In Moscow there were many formalities to go through with. We thought a few days would suffice, but we remained two weeks. However, our stay was interesting. The city was alive with delegates to the Second Congress of the Third International; from all parts of the world the workers had sent their comrades to the promised land, revolutionary Russia, the first republic of the workers. Among the delegates there were also Anarchists and syndicalists who believed as firmly as I did six months previously that the Bolsheviki were the symbol of the Revolution. They had responded to the Moscow call with enthusiasm. Some of them I had met in Petrograd and now they were eager to hear of my experiences and learn my opinions. But what was I to tell them, and would they believe me if I did? Would I have believed any adverse criticism before I came to Russia? Besides, I felt that my views regarding the Bolsheviki were still too unformed, too vague, a conglomeration of mere impressions. My old values had been shattered and so far I have been unable to replace them. I could therefore not speak on the fundamental questions, but I did inform my friends that the Moscow and Petrograd prisons were crowded with Anarchists and other revolutionists, and I advised them not to content themselves with the official explanations but to investigate for themselves. I warned them that they would be surrounded by guides and interpreters, most of them men of the Cheka, and that they would not be able to learn the facts unless they made a determined, independent effort.
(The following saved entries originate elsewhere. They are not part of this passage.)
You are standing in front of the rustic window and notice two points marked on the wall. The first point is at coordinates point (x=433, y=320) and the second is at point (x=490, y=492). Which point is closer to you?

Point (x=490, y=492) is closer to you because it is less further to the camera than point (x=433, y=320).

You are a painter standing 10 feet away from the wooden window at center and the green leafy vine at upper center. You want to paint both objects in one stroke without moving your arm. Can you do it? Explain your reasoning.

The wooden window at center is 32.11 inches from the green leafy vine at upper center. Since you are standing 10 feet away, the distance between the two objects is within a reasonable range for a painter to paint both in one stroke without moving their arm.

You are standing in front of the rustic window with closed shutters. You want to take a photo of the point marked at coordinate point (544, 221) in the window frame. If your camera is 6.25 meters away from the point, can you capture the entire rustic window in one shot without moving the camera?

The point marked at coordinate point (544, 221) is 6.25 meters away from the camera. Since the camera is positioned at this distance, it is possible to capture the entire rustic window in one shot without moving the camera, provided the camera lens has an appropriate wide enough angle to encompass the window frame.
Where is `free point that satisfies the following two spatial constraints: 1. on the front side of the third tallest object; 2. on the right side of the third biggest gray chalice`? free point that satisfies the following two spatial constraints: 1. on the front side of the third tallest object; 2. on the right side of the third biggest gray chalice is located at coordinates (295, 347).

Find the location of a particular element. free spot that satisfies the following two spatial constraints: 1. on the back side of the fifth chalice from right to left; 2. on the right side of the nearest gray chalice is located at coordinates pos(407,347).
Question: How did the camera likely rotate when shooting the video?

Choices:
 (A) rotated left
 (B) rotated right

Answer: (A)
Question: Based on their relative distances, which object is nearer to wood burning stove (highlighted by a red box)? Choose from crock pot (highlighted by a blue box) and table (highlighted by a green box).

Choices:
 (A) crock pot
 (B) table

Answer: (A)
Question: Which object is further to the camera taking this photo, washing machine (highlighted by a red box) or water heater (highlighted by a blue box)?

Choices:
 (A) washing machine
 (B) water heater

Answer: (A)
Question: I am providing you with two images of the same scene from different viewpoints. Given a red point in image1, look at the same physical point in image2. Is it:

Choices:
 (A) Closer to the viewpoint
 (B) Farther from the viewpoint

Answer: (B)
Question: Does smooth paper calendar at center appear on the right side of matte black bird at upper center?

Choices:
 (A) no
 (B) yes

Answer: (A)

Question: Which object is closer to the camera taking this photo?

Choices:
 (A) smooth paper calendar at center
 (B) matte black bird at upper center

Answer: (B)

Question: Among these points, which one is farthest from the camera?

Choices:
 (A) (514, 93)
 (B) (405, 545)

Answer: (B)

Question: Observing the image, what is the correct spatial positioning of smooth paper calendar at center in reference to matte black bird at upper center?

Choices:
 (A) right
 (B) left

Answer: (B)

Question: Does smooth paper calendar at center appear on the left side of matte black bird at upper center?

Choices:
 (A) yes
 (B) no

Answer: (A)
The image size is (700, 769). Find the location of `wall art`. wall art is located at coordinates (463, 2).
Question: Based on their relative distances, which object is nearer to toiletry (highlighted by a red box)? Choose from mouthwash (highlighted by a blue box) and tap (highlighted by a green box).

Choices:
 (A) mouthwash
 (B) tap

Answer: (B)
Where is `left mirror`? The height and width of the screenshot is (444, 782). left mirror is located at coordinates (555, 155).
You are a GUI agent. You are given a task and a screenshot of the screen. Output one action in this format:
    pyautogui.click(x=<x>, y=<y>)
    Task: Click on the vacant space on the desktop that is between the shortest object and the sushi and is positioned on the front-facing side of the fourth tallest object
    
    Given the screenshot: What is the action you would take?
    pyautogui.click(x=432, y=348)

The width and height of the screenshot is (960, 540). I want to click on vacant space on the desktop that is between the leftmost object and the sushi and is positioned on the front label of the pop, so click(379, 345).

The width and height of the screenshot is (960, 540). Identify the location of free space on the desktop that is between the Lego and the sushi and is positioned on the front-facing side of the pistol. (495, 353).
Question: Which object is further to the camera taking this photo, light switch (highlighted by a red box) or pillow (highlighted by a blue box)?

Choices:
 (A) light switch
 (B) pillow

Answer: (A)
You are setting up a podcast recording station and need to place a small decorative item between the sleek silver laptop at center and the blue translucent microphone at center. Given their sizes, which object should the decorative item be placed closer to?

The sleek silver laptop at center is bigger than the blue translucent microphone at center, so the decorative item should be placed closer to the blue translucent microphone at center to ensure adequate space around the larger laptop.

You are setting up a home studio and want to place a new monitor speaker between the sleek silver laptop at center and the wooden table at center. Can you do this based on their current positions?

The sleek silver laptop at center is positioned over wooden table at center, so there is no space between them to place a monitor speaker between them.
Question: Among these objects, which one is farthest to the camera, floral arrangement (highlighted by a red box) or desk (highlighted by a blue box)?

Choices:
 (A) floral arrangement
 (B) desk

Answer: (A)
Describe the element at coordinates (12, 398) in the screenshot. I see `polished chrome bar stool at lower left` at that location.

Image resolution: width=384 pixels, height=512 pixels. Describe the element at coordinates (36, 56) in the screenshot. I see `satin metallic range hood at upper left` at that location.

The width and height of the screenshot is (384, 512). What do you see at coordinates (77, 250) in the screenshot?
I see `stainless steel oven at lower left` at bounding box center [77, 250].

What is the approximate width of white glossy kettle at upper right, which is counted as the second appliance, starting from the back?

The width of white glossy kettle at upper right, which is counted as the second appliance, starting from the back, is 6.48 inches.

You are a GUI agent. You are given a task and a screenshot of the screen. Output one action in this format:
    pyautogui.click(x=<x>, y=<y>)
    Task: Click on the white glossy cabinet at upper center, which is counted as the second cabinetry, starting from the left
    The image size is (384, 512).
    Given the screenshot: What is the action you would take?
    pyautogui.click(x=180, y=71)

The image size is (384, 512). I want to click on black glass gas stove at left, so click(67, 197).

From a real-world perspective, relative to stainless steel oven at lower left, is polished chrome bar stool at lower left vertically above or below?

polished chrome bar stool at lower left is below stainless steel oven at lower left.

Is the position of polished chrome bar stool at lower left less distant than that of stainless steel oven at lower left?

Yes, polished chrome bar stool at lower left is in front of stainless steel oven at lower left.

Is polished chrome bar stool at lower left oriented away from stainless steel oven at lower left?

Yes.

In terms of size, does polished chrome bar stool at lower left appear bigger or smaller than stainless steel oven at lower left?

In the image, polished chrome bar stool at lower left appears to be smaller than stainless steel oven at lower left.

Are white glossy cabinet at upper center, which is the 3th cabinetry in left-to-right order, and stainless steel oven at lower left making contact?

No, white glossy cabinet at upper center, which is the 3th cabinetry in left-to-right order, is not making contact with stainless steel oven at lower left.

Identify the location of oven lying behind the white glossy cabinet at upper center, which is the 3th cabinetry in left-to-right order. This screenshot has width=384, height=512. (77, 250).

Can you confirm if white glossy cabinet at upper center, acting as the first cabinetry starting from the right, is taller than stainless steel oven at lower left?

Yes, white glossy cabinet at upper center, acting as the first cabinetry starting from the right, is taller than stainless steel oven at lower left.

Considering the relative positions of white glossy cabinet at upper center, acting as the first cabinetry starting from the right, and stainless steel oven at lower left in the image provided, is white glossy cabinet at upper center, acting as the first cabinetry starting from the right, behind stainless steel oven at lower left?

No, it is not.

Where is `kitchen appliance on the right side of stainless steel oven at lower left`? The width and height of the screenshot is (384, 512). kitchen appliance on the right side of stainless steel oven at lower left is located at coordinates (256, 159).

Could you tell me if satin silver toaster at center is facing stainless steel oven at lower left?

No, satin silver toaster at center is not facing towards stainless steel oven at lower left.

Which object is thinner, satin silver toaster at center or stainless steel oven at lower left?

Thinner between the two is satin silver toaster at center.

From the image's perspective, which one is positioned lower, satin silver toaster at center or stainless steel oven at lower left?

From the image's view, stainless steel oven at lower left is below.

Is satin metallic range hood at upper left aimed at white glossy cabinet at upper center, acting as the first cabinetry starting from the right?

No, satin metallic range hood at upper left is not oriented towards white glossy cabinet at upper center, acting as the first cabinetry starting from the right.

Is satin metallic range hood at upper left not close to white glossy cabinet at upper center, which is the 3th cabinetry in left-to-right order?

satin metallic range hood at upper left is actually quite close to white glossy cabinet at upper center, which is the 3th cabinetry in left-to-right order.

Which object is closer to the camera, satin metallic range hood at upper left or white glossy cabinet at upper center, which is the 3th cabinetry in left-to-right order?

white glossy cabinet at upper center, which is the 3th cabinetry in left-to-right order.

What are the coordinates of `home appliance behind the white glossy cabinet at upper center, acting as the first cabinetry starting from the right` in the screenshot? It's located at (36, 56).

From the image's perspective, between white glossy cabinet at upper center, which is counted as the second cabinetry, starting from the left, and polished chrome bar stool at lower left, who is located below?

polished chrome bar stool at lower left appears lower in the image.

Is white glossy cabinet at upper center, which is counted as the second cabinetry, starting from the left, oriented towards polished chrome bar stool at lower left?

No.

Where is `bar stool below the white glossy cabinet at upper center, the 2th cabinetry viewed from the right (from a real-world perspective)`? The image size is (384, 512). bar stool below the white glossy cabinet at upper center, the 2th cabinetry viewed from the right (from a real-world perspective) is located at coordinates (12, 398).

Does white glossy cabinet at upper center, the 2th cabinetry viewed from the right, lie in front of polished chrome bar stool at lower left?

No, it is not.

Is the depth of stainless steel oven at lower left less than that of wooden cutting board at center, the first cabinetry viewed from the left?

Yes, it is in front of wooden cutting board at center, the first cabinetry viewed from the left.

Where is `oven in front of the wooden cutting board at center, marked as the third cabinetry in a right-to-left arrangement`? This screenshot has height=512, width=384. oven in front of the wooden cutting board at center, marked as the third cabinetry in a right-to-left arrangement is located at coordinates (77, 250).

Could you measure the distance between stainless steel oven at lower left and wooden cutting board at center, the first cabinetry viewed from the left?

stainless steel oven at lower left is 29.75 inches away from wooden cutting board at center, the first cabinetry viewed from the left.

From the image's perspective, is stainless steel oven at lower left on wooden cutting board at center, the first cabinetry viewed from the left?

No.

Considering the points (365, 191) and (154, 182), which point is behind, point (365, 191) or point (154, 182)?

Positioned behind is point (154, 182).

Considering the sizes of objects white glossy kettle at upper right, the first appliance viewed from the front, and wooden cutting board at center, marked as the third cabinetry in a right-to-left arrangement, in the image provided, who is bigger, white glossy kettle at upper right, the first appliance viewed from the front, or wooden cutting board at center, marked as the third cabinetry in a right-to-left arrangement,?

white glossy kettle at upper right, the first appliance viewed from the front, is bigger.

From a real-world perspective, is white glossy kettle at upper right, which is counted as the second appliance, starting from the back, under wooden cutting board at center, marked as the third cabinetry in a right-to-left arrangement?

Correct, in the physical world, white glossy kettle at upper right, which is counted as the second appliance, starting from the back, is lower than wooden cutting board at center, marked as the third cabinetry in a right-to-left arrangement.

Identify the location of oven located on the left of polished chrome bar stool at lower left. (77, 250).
There was considerable excitement in Moscow at the time. The Printers’ Union had been suppressed and its entire managing board sent to prison. The Union had called a public meeting to which members of the British Labour Mission were invited. There the famous Socialist Revolutionist Tchernov had unexpectedly made his appearance. He severely criticised the Bolshevik regime, received an ovation from the huge audience of workers, and then vanished as mysteriously as he had come. The Menshevik Dan was less successful. He also addressed the meeting, but he failed to make his escape: he landed in the Cheka. The next morning the Moscow Pravda and the Izvestia denounced the action of the Printers’ Union as counterrevolutionary, and raged about Tchernov having been permitted to speak. The papers called for exemplary punishment of the printers who dared defy the Soviet Government.
The Bakers’ Union, a very militant organization, had also been suppressed, and its management replaced by Communists. Several months before, in March, I had attended a convention of the bakers. The delegates impressed me as a courageous group who did not fear to criticise the Bolshevik regime and present the demands of the workers. I wondered then that they were permitted to continue the conference, for they were outspoken in their opposition to the Communists. “The bakers are ‘Shkurniki,’ ”14 I was told; “they always instigate strikes, and only counterrevolutionists can wish to strike in the workers’ Republic.” But it seemed to me that the workers could not follow such reasoning. They did strike. They even committed a more heinous crime: they refused to vote for the Communist candidate, electing instead a man of their own choice. This action of the bakers was followed by the arrest of several of their more active members. Naturally the workers resented the arbitrary methods of the Government.
Later I met some of the bakers and found them much embittered against the Communist Party and the Government. I inquired about the condition of their union, telling them that I had been informed that the Russian unions were very powerful and had practical control of the industrial life of the country.